Former Boston Red Sox relief pitcher Bill Campbell, one of the first of the Major League players to take advantage of free agency, died Friday. Campbell, 74, had been diagnosed with cancer and died while in hospice care.
Campbell played 15 seasons in the major leagues with 7 teams, and his most notable years were from 1977 through 1981 with the Red Sox. He also played for the Minnesota Twins, Chicago Cubs, Philadelphia Phillies, St. Louis Cardinals, Detroit Tigers and Montreal Expos.
Campbell’s best season was in 1977, when he was selected for the American League All-Star team. Campbell was 13-9 with a 2.96 earned run average, while registering an American League-leading 31 saves. He finished 5th in Cy Young voting.

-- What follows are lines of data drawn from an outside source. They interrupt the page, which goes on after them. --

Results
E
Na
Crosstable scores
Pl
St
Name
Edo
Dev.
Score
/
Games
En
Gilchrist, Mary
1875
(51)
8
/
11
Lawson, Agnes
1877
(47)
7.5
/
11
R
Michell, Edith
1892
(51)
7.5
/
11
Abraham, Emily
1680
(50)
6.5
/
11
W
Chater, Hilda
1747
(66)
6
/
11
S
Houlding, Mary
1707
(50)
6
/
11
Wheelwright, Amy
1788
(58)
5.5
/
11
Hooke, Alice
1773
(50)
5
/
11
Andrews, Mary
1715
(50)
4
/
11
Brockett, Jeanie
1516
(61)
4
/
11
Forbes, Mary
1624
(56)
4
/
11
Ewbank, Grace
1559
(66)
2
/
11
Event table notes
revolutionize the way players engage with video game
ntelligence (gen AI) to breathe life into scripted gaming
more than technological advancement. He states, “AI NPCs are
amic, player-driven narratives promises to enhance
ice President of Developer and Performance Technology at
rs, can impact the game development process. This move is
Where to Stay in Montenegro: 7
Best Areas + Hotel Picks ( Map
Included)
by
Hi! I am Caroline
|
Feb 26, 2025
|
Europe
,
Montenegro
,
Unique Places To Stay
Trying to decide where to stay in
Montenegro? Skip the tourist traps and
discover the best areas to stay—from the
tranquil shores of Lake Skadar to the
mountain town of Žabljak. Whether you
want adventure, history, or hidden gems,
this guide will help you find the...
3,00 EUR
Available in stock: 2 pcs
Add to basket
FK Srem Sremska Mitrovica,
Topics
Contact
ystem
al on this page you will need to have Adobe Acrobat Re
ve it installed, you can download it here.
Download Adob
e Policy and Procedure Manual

The 1977 and ’78 seasons were notable in Red Sox history as they built big leads in the American League East in both seasons. They ended up falling out of the top spot in both years, and the rival New York Yankees took the division title both times.

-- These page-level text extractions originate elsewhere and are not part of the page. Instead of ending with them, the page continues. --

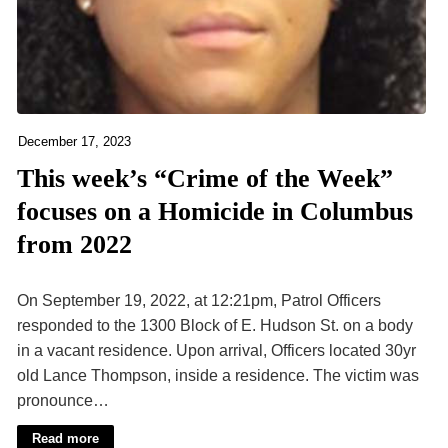
December 17, 2023
This week’s “Crime of the Week”
focuses on a Homicide in Columbus
from 2022
On September 19, 2022, at 12:21pm, Patrol Officers
responded to the 1300 Block of E. Hudson St. on a body
in a vacant residence. Upon arrival, Officers located 30yr
old Lance Thompson, inside a residence. The victim was
pronounce…
Read more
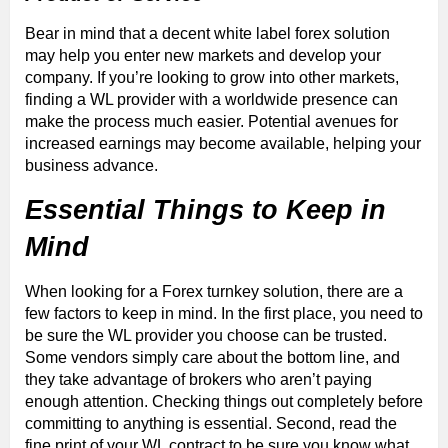
Bear in mind that a decent white label forex solution
may help you enter new markets and develop your
company. If you’re looking to grow into other markets,
finding a WL provider with a worldwide presence can
make the process much easier. Potential avenues for
increased earnings may become available, helping your
business advance.
Essential Things to Keep in
Mind
When looking for a Forex turnkey solution, there are a
few factors to keep in mind. In the first place, you need to
be sure the WL provider you choose can be trusted.
Some vendors simply care about the bottom line, and
they take advantage of brokers who aren’t paying
enough attention. Checking things out completely before
committing to anything is essential. Second, read the
fine print of your WL contract to be sure you know what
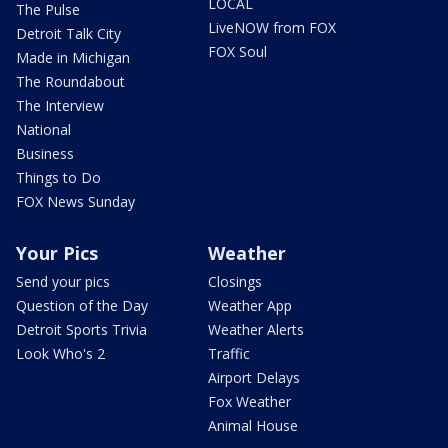
LOCAL
The Pulse
LiveNOW from FOX
Detroit Talk City
FOX Soul
Made in Michigan
The Roundabout
The Interview
National
Business
Things to Do
FOX News Sunday
Your Pics
Weather
Send your pics
Closings
Question of the Day
Weather App
Detroit Sports Trivia
Weather Alerts
Look Who's 2
Traffic
Airport Delays
Fox Weather
Animal House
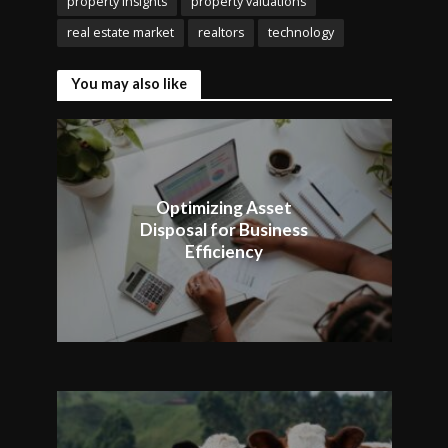
property insights
property valuations
real estate market
realtors
technology
You may also like
Optimizing Asset
Disposal for Business
Efficiency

Campbell came to the Red Sox as a free agent, and after his tenure in Boston ended, he signed another free-agent contract with the Chicago Cubs in late 1981 and donned a Cubs uniform in 1982.

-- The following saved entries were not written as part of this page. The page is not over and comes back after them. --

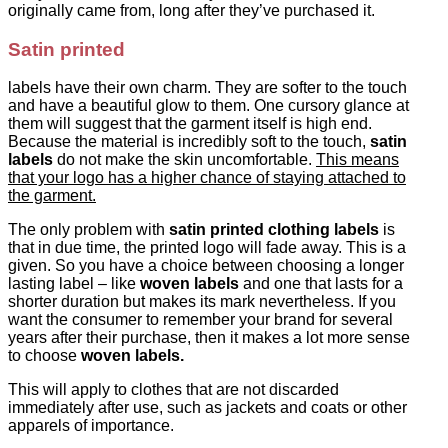
originally came from, long after they’ve purchased it.
Satin printed
labels have their own charm. They are softer to the touch
and have a beautiful glow to them. One cursory glance at
them will suggest that the garment itself is high end.
Because the material is incredibly soft to the touch,
satin
labels
do not make the skin uncomfortable.
This means
that your logo has a higher chance of staying attached to
the garment.
The only problem with
satin printed clothing labels
is
that in due time, the printed logo will fade away. This is a
given. So you have a choice between choosing a longer
lasting label – like
woven labels
and one that lasts for a
shorter duration but makes its mark nevertheless. If you
want the consumer to remember your brand for several
years after their purchase, then it makes a lot more sense
to choose
woven labels.
This will apply to clothes that are not discarded
immediately after use, such as jackets and coats or other
apparels of importance.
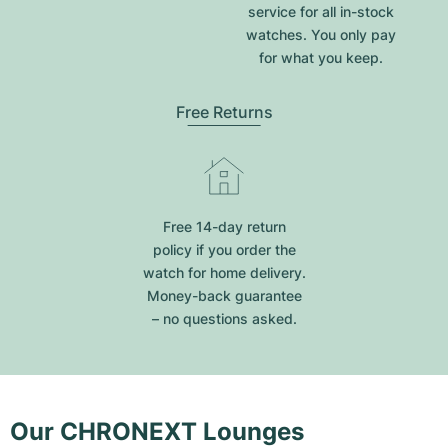
service for all in-stock
watches. You only pay
for what you keep.
Free Returns
Free 14-day return
policy if you order the
watch for home delivery.
Money-back guarantee
– no questions asked.
Our CHRONEXT Lounges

Campbell was a workhorse in the prime years of his career. He would often pitch 2 or 3 innings to close a game.
Campbell appeared in the postseason in 1985 with the St. Louis Cardinals. He pitched in 3 games in the National League Championship Series against the Los Angeles Dodgers and compiled a 0.00 ERA. He also pitched in 3 World Series games against the Kansas City Royals, and had a 2.25 ERA.
The reliever had an 83-68 record during his career, and he also compiled a 3.54 ERA with 126 saves.